In his marrying such a woman, therefore, there would be nothing
unsuitable. It would be a compact of convenience, and the world
would be satisfied. In my eyes it would be no marriage at all, but
that would be nothing. To me it would seem only a commercial
exchange, in which each wished to be benefited at the expense of
the other.”
“It would be impossible, I know,” replied Elinor,
“to convince you that a woman of seven-and-twenty could feel for a
man of thirty-five any thing near enough to love, to make him a
desirable companion to her. But I must object to your dooming
Colonel Brandon and his wife to the constant confinement of a sick
chamber, merely because he chanced to complain yesterday (a very
cold damp day) of a slight rheumatic feel in one of his
shoulders.”
“But he talked of flannel waistcoats, ”5 said
Marianne; “and with me a flannel waistcoat is invariably connected
with aches, cramps, rheumatisms, and every species of ailment that
can afflict the old and the feeble.”
“Had he been only in a violent fever, you would not
have despised him half so much. Confess, Marianne, is not there
something interesting to you in the flushed cheek, hollow eye, and
quick pulse of a fever?”
Soon after this, upon Elinor’s leaving the room,
“Mamma,” said Marianne, “I have an alarm on the subject of illness
which I cannot conceal from you. I am sure Edward Ferrars is not
well. We have now been here almost a fortnight, and yet he does not
come. Nothing but real indisposition could occasion this
extraordinary delay. What else can detain him at Norland?”
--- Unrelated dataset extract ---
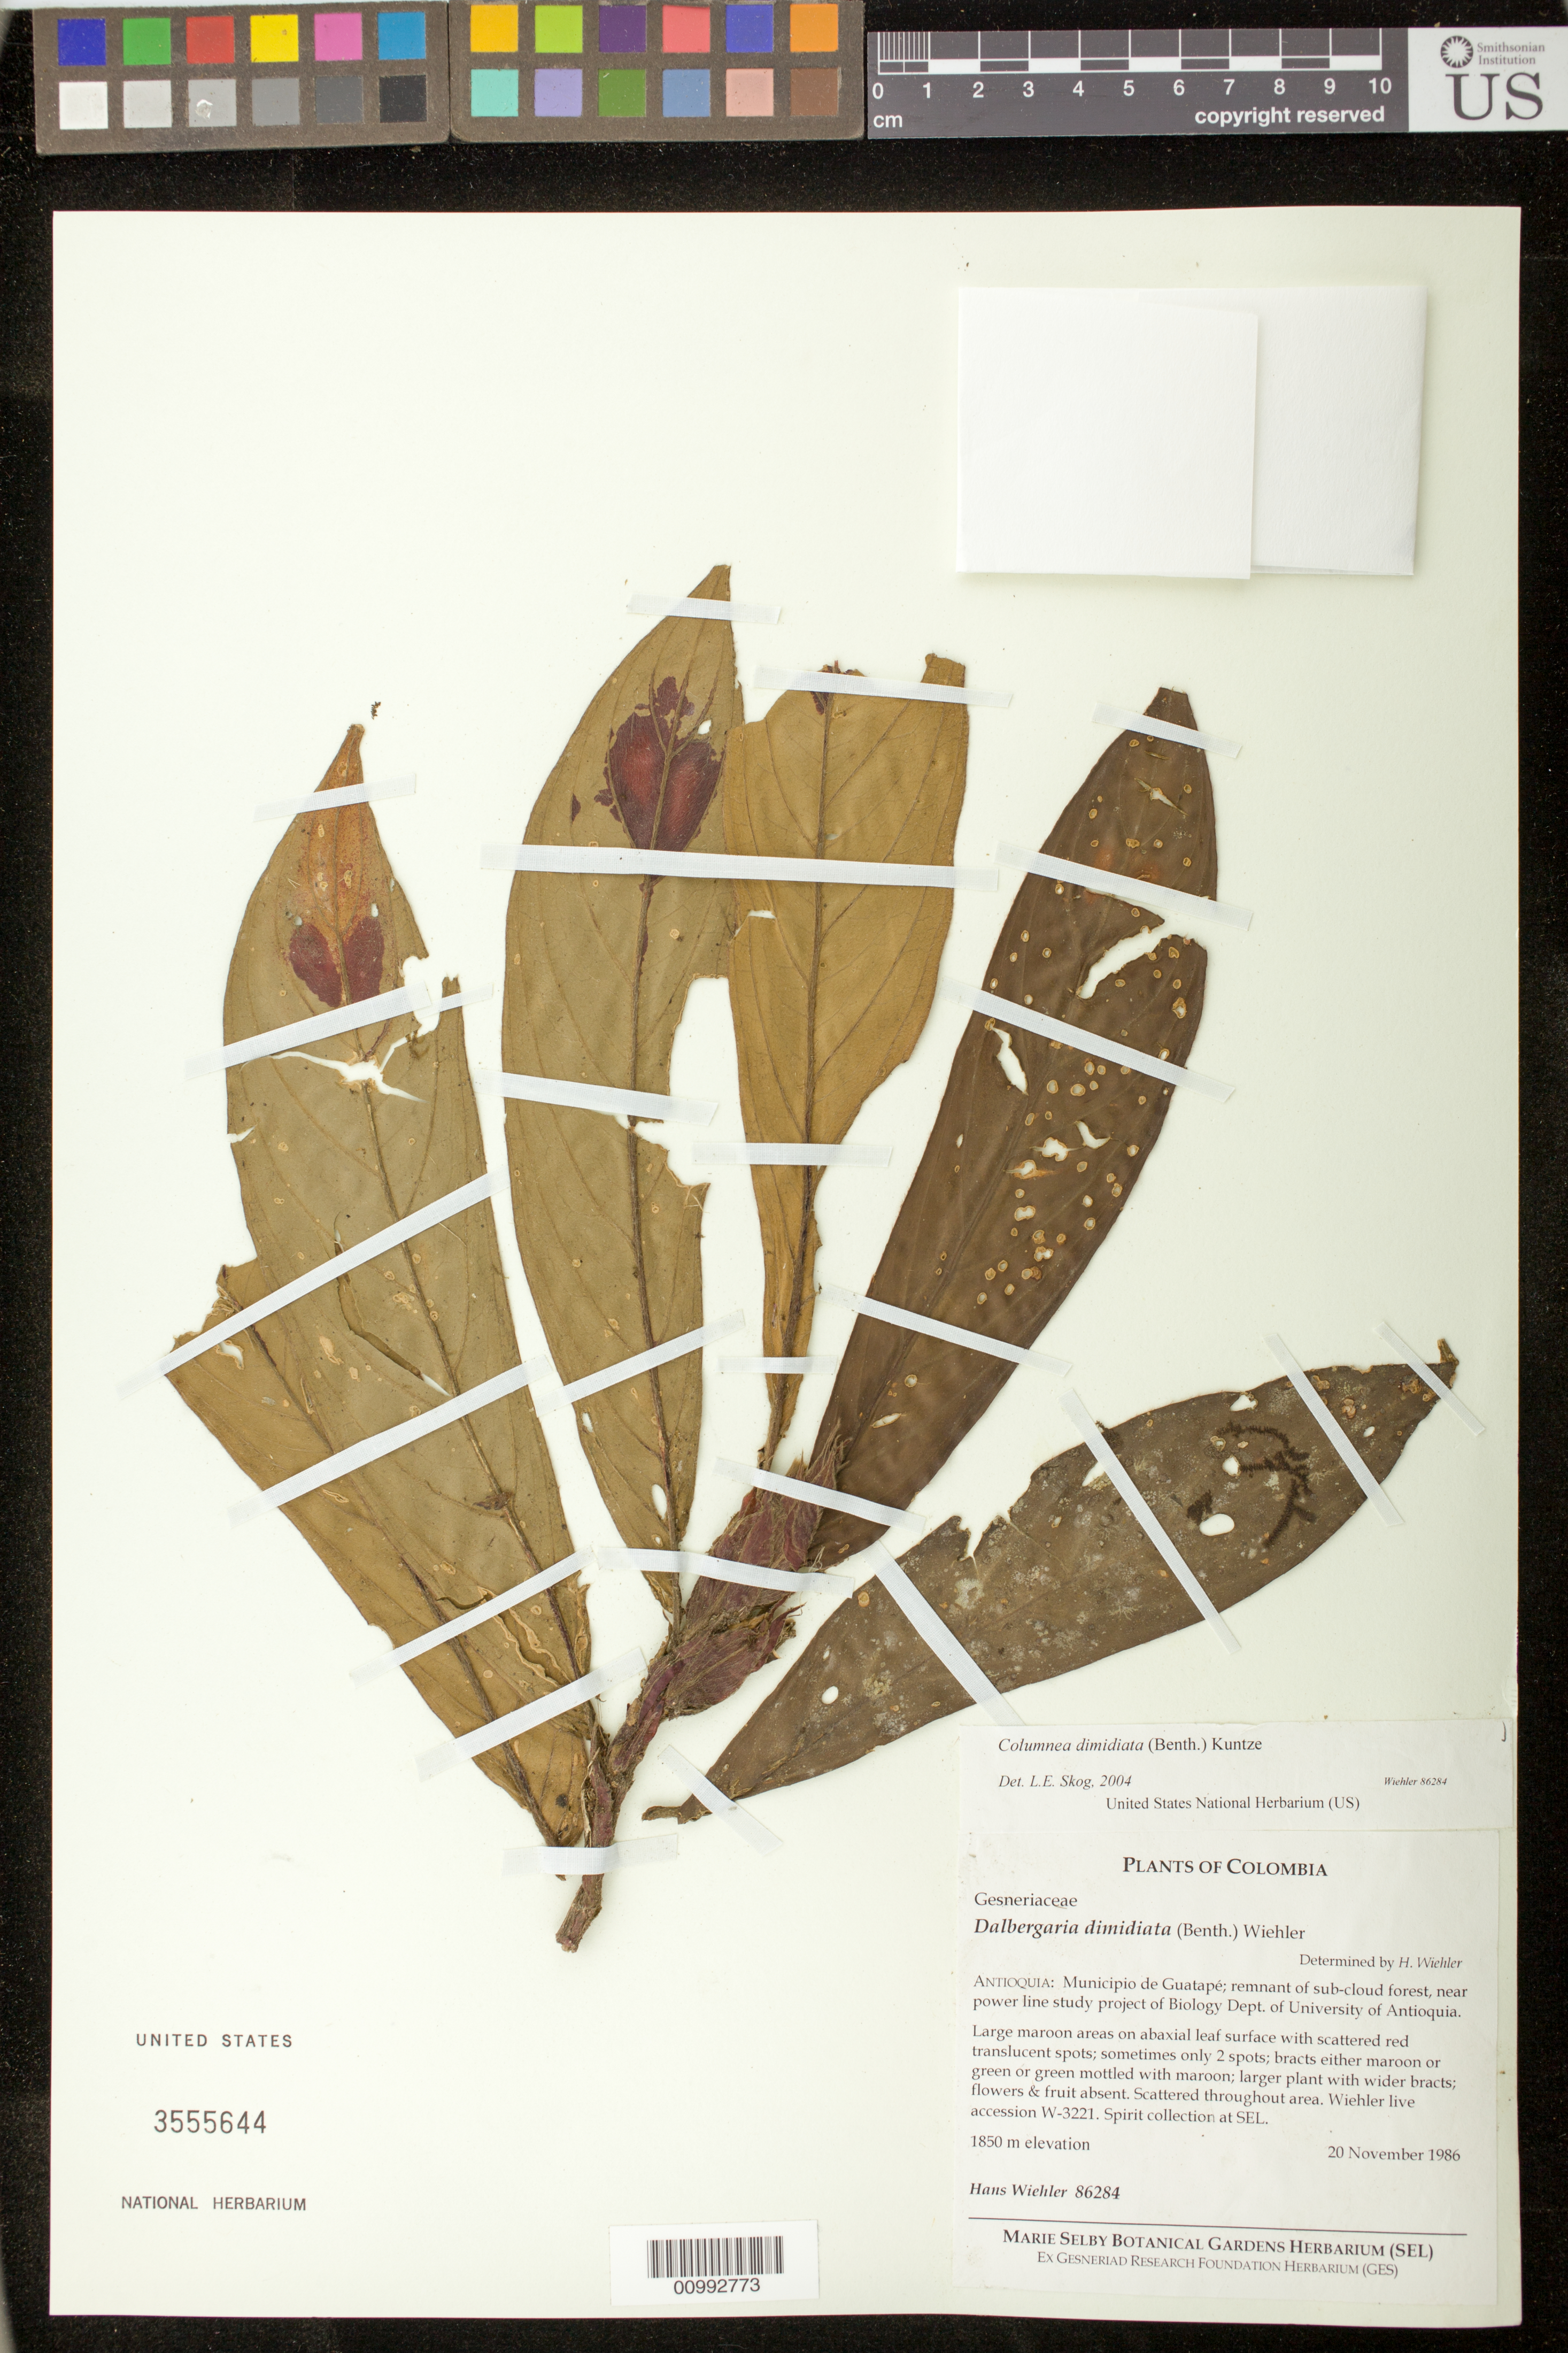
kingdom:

“Had you any idea of his coming so soon?” said Mrs.
Dashwood. “I had none. On the contrary, if I have felt any
anxiety at all on the subject, it has been in recollecting that he
sometimes showed a want of pleasure and readiness in accepting my
invitation, when I talked of his coming to Barton. Does Elinor
expect him already?”
“I have never mentioned it to her, but of course
she must.”
“I rather think you are mistaken, for when I was
talking to her yesterday of getting a new grate for the spare
bedchamber, she observed that there was no immediate hurry for it,
as it was not likely that the room would be wanted for some
time.”
“How strange this is! what can be the meaning of
it! But the whole of their behaviour to each other has been
unaccountable! How cold, how composed were their last adieus! How
languid their conversation the last evening of their being
together! In Edward’s farewell there was no distinction between
Elinor and me: it was the good wishes of an affectionate brother to
both. Twice did I leave them purposely together in the course of
the last morning, and each time did he most unaccountably follow me
out of the room. And Elinor, in quitting Norland and Edward, cried
not as I did. Even now her self-command is invariable. When is she
dejected or melancholy? When does she try to avoid society, or
appear restless and dissatisfied in it?”